“Lassiter, what frightened them?” repeated Jane, impatiently.
“Put down your glass. You’ll see at first better with a naked eye. Now look along them ridges on the other side of the herd, the ridges where the sun shines bright on the sage....That’s right. Now look en’ look hard en’ wait.”
Long-drawn moments of straining sight rewarded Jane with nothing save the low, purple rim of ridge and the shimmering sage.
“It’s begun again!” whispered Lassiter, and he gripped her arm. “Watch....There, did you see that?”
“No, no. Tell me what to look for?”
“A white flash—a kind of pin-point of quick light—a gleam as from sun shinin’ on somethin’ white.”
Suddenly Jane’s concentrated gaze caught a fleeting glint. Quickly she brought her glass to bear on the spot. Again the purple sage, magnified in color and size and wave, for long moments irritated her with its monotony. Then from out of the sage on the ridge flew up a broad, white object, flashed in the sunlight and vanished. Like magic it was, and bewildered Jane.
“What on earth is that?”
“I reckon there’s some one behind that ridge throwin’ up a sheet or a white blanket to reflect the sunshine.”

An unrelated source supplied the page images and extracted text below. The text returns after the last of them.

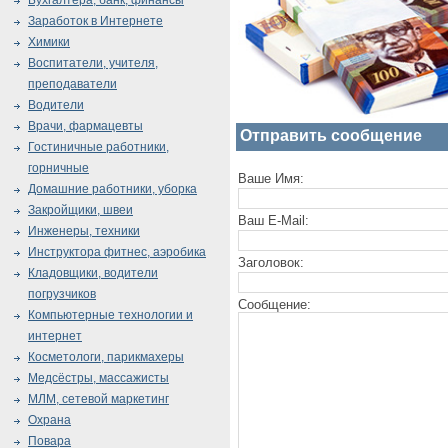
Бухгалтера, банк, финансы
Заработок в Интернете
Химики
Воспитатели, учителя,
преподаватели
Водители
Врачи, фармацевты
Отправить сообщение
Гостиничные работники,
горничные
Ваше Имя:
Домашние работники, уборка
Закройщики, швеи
Ваш E-Mail:
Инженеры, техники
Инструктора фитнес, аэробика
Заголовок:
Кладовщики, водители
погрузчиков
Сообщение:
Компьютерные технологии и
интернет
Косметологи, парикмахеры
Медсёстры, массажисты
МЛМ, сетевой маркетинг
Охрана
Повара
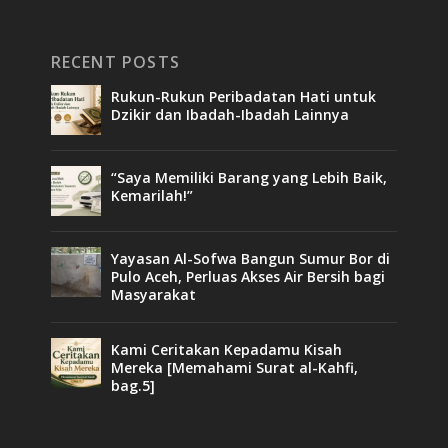
RECENT POSTS
Rukun-Rukun Peribadatan Hati untuk
Dzikir dan Ibadah-Ibadah Lainnya
“Saya Memiliki Barang yang Lebih Baik,
Kemarilah!”
Yayasan Al-Sofwa Bangun Sumur Bor di
Pulo Aceh, Perluas Akses Air Bersih bagi
Masyarakat
Kami Ceritakan Kepadamu Kisah
Mereka [Memahami Surat al-Kahfi,
bag.5]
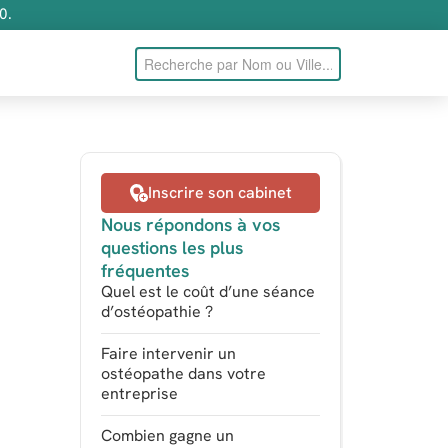
0.
Inscrire son cabinet
Nous répondons à vos
questions les plus
fréquentes
Quel est le coût d’une séance
d’ostéopathie ?
Faire intervenir un
ostéopathe dans votre
entreprise
Combien gagne un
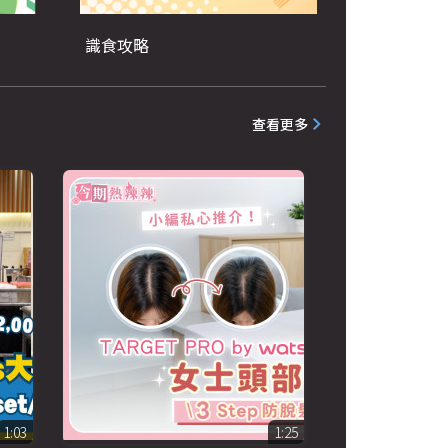
識食攻略
查看更多
1:03
1:25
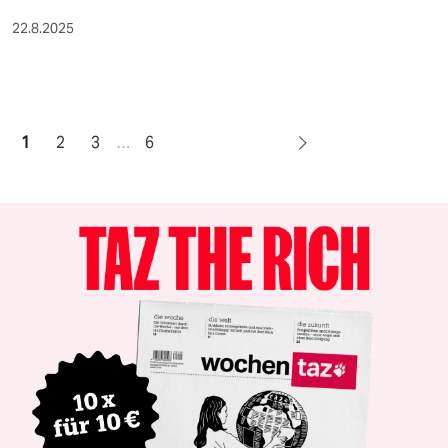
22.8.2025
1
2
3
…
6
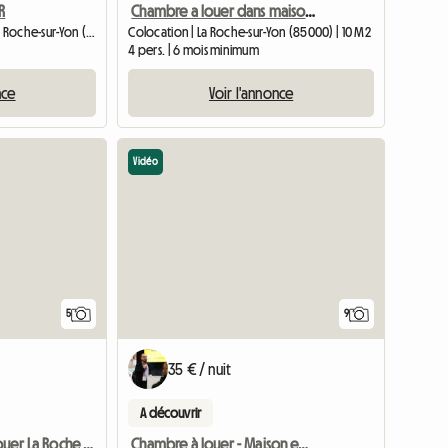
R
Chambre a louer dans maison spacieuse et lumineuse
Chambre chez l'habitant | La Roche-sur-Yon (85000) | 20 M2
Colocation | La Roche-sur-Yon (85000) | 10 M2
4 pers. | 6 mois minimum
nce
Voir l'annonce
Vidéo
5
9
35 € / nuit
A découvrir
Chambre à louer - Maison en colocation proche centre-ville
Chambre à Louer La Roche Sur Yon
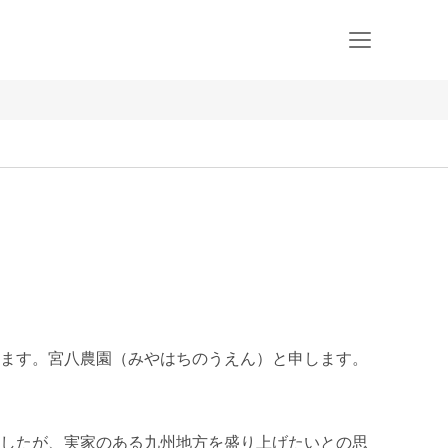
ます。宮八農園（みやはちのうえん）と申します。
したが、実家のある九州地方を盛り上げたいとの思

“Why?” queried Jane, more bewildered than ever.
“To stampede the herd,” replied Lassiter, and his teeth clicked.
“Ah!” She made a fierce, passionate movement, clutched the glass tightly, shook as with the passing of a spasm, and then dropped her head. Presently she raised it to greet Lassiter with something like a smile. “My righteous brethren are at work again,” she said, in scorn. She had stifled the leap of her wrath, but for perhaps the first time in her life a bitter derision curled her lips. Lassiter’s cool gray eyes seemed to pierce her. “I said I was prepared for anything; but that was hardly true. But why would they—anybody stampede my cattle?”
“That’s a Mormon’s godly way of bringin’ a woman to her knees.”
“Lassiter, I’ll die before I ever bend my knees. I might be led I won’t be driven. Do you expect the herd to bolt?”
“I don’t like the looks of them big steers. But you can never tell. Cattle sometimes stampede as easily as buffalo. Any little flash or move will start them. A rider gettin’ down an’ walkin’ toward them sometimes will make them jump an’ fly. Then again nothin’ seems to scare them. But I reckon that white flare will do the biz. It’s a new one on me, an’ I’ve seen some ridin’ an’ rustlin’. It jest takes one of them God-fearin’ Mormons to think of devilish tricks.”
“Lassiter, might not this trick be done by Oldring’s men?” asked Jane, ever grasping at straws.
“It might be, but it ain’t,” replied Lassiter. “Oldring’s an honest thief. He don’t skulk behind ridges to scatter your cattle to the four winds. He rides down on you, an’ if you don’t like it you can throw a gun.”